→ Data under study:

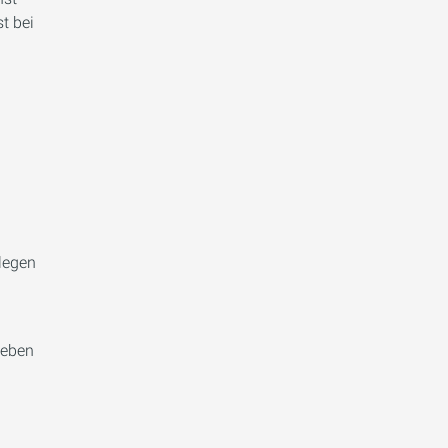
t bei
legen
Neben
==
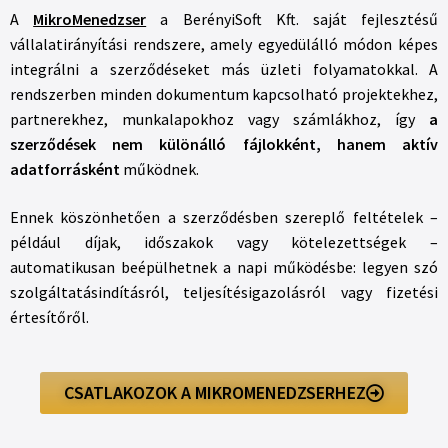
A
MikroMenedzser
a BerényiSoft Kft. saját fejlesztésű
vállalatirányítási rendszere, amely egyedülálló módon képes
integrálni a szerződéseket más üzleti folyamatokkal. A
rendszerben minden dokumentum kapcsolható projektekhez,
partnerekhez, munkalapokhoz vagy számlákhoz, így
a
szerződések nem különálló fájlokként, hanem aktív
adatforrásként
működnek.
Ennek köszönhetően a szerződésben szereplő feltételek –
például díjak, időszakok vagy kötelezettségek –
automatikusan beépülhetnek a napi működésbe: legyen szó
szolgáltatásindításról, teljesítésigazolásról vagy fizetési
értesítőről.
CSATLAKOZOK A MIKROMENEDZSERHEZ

→ About this exercise:
Pick out every line of the records that contains the word "vagy", and copy each one in full.

→ Exercise solution:
partnerekhez, munkalapokhoz vagy számlákhoz, így
például díjak, időszakok vagy kötelezettségek –
szolgáltatásindításról, teljesítésigazolásról vagy fizetési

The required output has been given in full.